Завтракали мы всегда в тишине. У нас не было новостей, чтобы обсуждать их. У нас не было общих интересов. Мы никто друг другу. Но мы живем вместе, и будем жить так до конца. Уж не знаю, до какого конца, но до самого. И эта мысль меня почему-то очень успокаивает.
Ради Северуса я вспомнила, что у меня есть машина. Мне кажется, с его давлением (а у него с ним точно проблемы, это вижу даже я) не стоит толпиться в нашем переполненном метро. Ради него я пытаюсь сделать холодную квартиру уютной. Раньше она меня полностью устраивала, но раньше кроме меня в ней никого не было. А стараться ради себя…может, мне не хватает здорового эгоизма, но стараться ради себя глупо.
Рабочий день проходил как всегда на подоконнике. Я писала статьи, очерки, помогала молодым журналистам и смотрела в окно. Окно стало моим спасением. Когда мне казалось, что ещё чуть-чуть, и я не выдержу, мой взгляд сам тянулся к нему. Не знаю почему, но теперь суетливый город меня успокаивает. Он помогает мне забыть о конце. Он помогает мне не считать оставшиеся до него дни. Или я просто верю, что помогает.
Моя работа кажется мне неимоверно скучной. Я и раньше не считала её пределом мечтаний, но теперь она стала невыносимой. Как я могла стать журналистом? Чем я думала?
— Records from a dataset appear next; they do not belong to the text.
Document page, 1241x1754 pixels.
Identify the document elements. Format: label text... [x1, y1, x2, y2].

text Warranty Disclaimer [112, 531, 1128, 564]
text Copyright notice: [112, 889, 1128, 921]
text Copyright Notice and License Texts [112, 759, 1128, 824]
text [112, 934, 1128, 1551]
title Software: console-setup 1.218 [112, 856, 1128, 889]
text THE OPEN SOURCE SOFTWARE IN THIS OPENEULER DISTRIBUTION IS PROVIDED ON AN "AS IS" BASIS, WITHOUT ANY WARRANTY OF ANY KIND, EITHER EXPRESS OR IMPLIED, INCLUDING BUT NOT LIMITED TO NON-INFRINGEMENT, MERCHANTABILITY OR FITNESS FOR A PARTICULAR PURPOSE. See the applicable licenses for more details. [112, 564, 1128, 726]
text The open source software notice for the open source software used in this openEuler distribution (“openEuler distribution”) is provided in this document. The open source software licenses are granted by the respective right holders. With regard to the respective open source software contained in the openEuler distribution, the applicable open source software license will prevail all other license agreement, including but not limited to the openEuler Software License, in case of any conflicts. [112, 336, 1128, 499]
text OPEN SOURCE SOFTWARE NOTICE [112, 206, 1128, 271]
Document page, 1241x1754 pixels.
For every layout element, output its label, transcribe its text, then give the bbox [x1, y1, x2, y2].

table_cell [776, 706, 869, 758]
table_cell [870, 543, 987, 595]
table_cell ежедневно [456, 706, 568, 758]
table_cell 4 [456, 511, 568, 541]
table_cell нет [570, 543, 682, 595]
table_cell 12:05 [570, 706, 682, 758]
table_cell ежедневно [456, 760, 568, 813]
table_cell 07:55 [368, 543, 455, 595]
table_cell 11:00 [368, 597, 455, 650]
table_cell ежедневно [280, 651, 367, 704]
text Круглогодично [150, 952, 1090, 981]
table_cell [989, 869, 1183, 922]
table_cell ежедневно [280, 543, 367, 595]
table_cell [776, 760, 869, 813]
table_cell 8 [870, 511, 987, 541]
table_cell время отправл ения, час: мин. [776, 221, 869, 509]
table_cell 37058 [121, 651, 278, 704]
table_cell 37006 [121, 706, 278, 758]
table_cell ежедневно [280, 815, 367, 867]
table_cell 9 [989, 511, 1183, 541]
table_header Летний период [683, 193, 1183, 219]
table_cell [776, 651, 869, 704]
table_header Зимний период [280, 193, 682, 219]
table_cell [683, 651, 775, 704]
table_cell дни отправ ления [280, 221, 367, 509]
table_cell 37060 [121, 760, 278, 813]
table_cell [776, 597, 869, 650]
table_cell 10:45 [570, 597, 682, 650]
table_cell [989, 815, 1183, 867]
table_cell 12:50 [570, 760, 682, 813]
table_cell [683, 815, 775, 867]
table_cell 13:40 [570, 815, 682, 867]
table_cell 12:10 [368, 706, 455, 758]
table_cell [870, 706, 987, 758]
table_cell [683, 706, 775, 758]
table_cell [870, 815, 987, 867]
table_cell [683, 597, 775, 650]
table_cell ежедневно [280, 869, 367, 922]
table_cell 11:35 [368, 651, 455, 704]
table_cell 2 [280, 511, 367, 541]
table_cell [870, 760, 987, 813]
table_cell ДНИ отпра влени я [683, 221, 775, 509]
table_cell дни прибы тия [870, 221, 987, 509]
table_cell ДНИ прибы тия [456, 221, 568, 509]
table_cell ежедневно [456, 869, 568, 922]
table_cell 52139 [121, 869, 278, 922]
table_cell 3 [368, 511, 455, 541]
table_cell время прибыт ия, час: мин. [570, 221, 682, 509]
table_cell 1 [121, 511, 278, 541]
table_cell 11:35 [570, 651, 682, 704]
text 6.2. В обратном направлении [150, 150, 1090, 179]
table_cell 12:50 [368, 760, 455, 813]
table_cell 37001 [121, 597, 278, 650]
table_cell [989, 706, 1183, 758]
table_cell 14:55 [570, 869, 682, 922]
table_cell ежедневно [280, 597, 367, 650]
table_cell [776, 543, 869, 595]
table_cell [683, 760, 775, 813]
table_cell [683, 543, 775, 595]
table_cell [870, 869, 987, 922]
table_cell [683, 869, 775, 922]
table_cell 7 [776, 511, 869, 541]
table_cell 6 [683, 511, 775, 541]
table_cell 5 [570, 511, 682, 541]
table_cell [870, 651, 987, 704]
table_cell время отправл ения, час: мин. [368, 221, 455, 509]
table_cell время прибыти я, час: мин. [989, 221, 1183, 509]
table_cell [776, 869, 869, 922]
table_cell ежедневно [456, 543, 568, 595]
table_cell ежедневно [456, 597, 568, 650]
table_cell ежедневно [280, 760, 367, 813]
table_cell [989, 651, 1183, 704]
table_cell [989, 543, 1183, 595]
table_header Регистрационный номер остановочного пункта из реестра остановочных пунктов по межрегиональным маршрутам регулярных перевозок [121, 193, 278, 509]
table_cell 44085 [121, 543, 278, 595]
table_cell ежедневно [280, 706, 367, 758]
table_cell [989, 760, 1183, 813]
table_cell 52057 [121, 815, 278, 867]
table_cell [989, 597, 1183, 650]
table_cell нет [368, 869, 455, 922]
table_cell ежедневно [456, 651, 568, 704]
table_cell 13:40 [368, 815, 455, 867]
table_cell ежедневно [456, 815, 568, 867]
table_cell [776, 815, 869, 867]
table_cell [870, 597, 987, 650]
Зачем я гублю свою жизнь в этом офисе?
По дороге домой мы разговаривали. Пусть это были дежурные фразы, повторяющиеся изо дня в день, но это был почти разговор. Я интересовалась, как прошел его день, он, отдавая дань вежливости, расспрашивал о моих делах. Потом мы надолго замолкали. Пару раз я пыталась разговорить его, но все это было бесполезно. Он либо односложно отвечал, либо вообще просил не мешать ему думать. Думать о чем? Я даже не знаю, о чем он может вспоминать. Все мои просьбы рассказать хоть немного о его прошлом он игнорирует. Отговорка все та же – в его прошлом слишком много того, чего мне знать не следует. Но мне же так хочется! Ведь мне же интересно!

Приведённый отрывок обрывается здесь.